Complicated but not complex solutions
Given the fact that over the last few years the CBI has worked hard on issues related to the estates and capital controls it is frustrating that the government does not dare negotiate with the creditors but chooses to start a time-consuming process with an apparently unclear course and yet another committee with a difficult birth.
This is all the more frustrating because there really are some relatively simple solutions in sight. This is not to say that negotiating would be easy – no doubt the creditors will drive a hard bargain. It would be strange if they would not. But it is clear that the creditors do want to negotiate and find an end to this matter.
Last November, Lord Eatwell presented an independent report at the behest of Glitnir on macroeconomic balances and capital account liberalisation in Iceland where he pointed out balance-of-payment neutral solutions to the foreign-owned ISK. I have heard others air the same opinion. This is just one of many ways that could be explored. Using assets owned by the CBI asset holding company for swaps is another. Und so weiter.
According to the rumour mill in Iceland the creditors do not want to negotiate. Nothing could be more far from the truth. In general, creditors do wish to negotiate and the same counts for creditors to the Icelandic estates. This is, as far as I can see, a way to create a reason for not even attempting to negotiate but go straight down the bankruptcy route. Any solution has to look like a big fat victory for the Icelandic government – and even that would not be too difficult.
Again, having found experienced advisers might seem promising. But if the course of events will be a version of “if you don’t know where you are going you ain’t likely to get there any time soon” the outlook is bleak. Apart from the political disharmony it is no less worrying that there are strong forces pushing for bankruptcy: some Icelanders are apparently hoping to make a lot of money out of the tumult it would lead to and political favours have long been part of Icelandic politics. All of this is worrying for the Icelandic economy and for all those living in Iceland.

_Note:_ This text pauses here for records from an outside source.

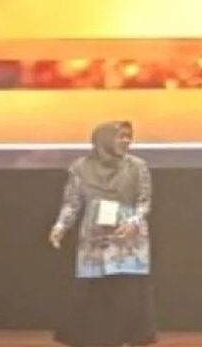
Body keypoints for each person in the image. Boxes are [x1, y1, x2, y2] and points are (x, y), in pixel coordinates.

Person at [49, 121, 156, 347]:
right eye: (120, 136)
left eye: (129, 136)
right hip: (95, 234)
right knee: (96, 289)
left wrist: (135, 221)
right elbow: (72, 202)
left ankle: (127, 338)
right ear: (104, 139)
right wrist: (60, 226)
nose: (126, 141)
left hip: (127, 236)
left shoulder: (138, 166)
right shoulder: (80, 167)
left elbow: (144, 201)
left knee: (127, 288)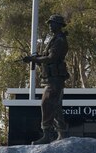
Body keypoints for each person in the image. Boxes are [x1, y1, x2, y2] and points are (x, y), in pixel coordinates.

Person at [23, 14, 70, 144]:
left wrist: (34, 59)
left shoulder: (60, 40)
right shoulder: (54, 39)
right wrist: (35, 58)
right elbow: (46, 58)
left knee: (47, 104)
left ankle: (48, 135)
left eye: (52, 23)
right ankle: (62, 133)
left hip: (55, 79)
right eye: (49, 23)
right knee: (55, 106)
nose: (50, 26)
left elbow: (51, 58)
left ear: (59, 25)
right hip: (51, 78)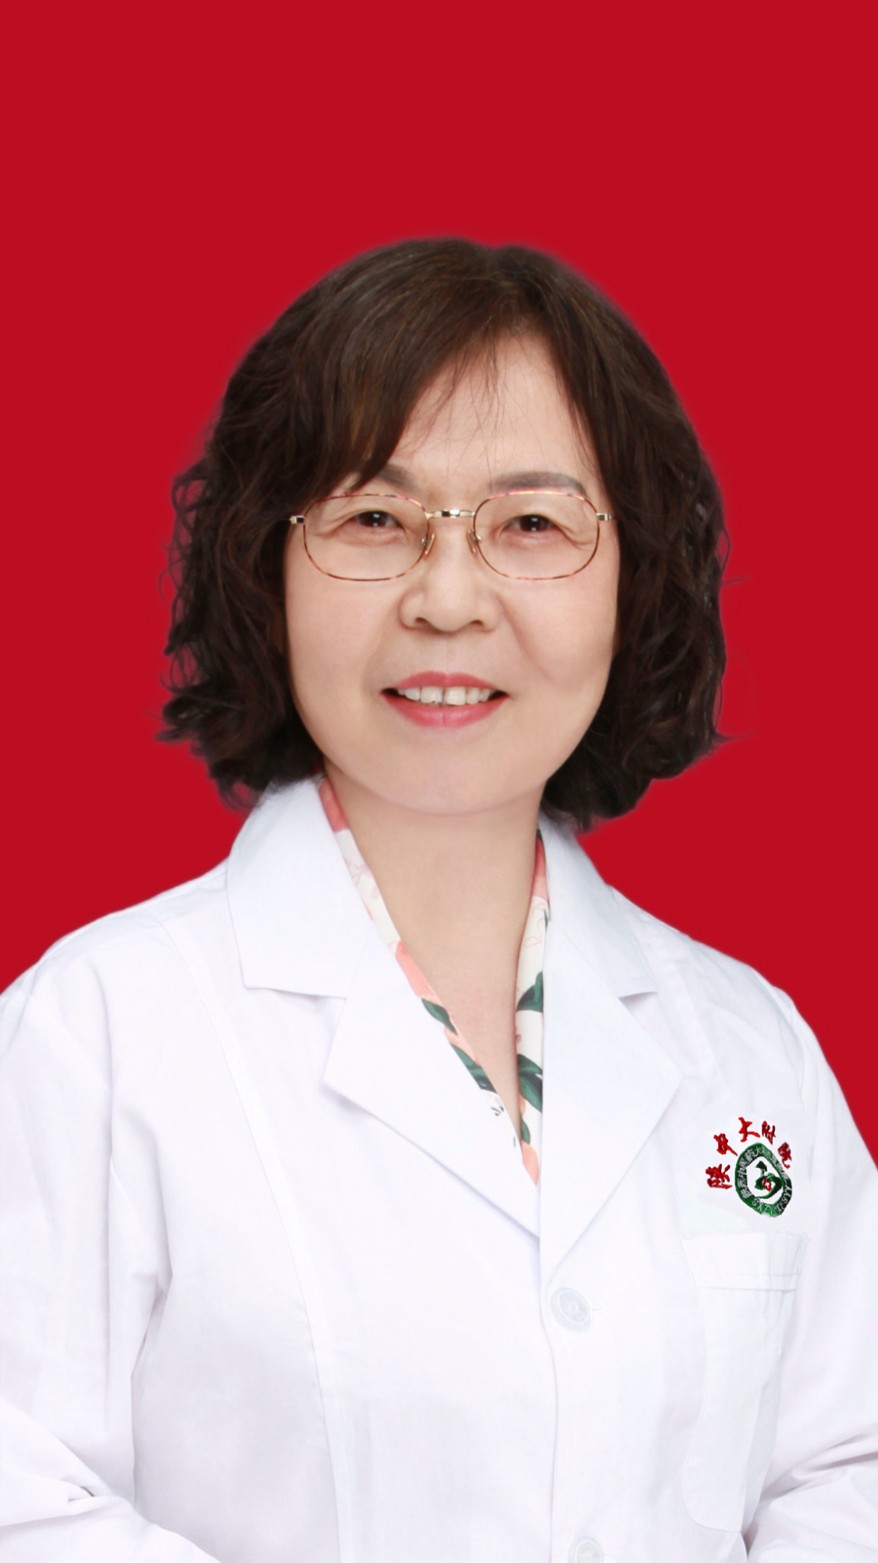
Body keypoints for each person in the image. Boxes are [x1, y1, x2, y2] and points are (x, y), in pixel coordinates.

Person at [0, 238, 875, 1563]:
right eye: (374, 521)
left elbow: (847, 1459)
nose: (449, 600)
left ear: (631, 575)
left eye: (530, 526)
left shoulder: (749, 1051)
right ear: (267, 569)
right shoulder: (94, 1037)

*Update July 9 2014: here is the press release, sent out today, regarding the foreign advisers. After announcing a managing committee, as mentioned above, to work on behalf of the Ministry of Finance and Economic Affairs and the so-called “Ministerial Committee on Economic Affairs and the Steering Group on Removal of Capital Controls” it turns out that no formal group will be set up. Instead, four experts have been engaged to work alongside the foreign advisers: Benedikt Gíslason adviser to Benediktsson; Supreme Court attorney Eiríkur Svavarsson, earlier in the In Defense group, fighting against the Icesave agreement; Freyr Hermannsson head of reserves management at the CBI and Glenn Victor Kim, currently at Moelis & Co and LJ Capital, served previously as senior adviser to the German Finance Agency re the European Financial Stability Facility (EFSF). Kim will lead the work of the four external experts. – According to the press release, the first task of White Oak Advisory and Anne Krueger will be “to set out the macroeconomic conditions considered necessary with regard to maintaining economic stability.” Tomorrow, the report of the IMF mission to Iceland in spring is expected to be published. Both the IMF and the CBI have worked extensively on these issues. Hopefully, the new advisers will not need to start from scratch here.